Leveraged loans making a comeback?
The $4 billion financing for Warner-Chilcott’s acquisition for P&G’s drug business is another sign of credit markets coming back to an even keel, but it’s not clear how much juice the banks have to keep the momentum going if they don’t find investors for the debt.
The Wall Street Journal reports that six banks, including JP Morgan and Bank of America, will provide the financing, $3 billion going to the acquisition and $1 billion to refinance existing Warner-Chilcott debt.
This would be the fourth-largest “leveraged loan” of 2009 in the U.S. and the largest globally for an acquisition, according to data provided by Dealogic. The last leveraged loan of this size for a deal in the U.S. was in April 2008, when Mars Inc. announced its planned purchase of Wrigley.
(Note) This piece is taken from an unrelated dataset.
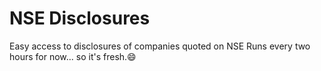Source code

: # NSE Disclosures
Easy access to disclosures of companies quoted on NSE
Runs every two hours for now... so it's fresh.:smile:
What’s not clear, however, is whether the banks are planning to hold on to the debt or pass it on to investors. Demand for leveraged loans has dried up since the collateralized debt obligation machine – which vacuumed up roughly 60% of leveraged loans- sputtered to a halt. If the banks aren’t re-selling the debt, I imagine there’s a limit to how much they can pony up for new deals, even with juicy fees.
The banks are in part attracted to the transaction because they can demand higher underwriting fees than during the last big deal-making cycle in the middle of the decade, said one person familiar with the deal.
According to Thomson Reuters, leverage loan volume so far this year has reached just $136.6 billion, through Aug 21, compared with $463 billion in 2008 and $1.1 trillion in 2007.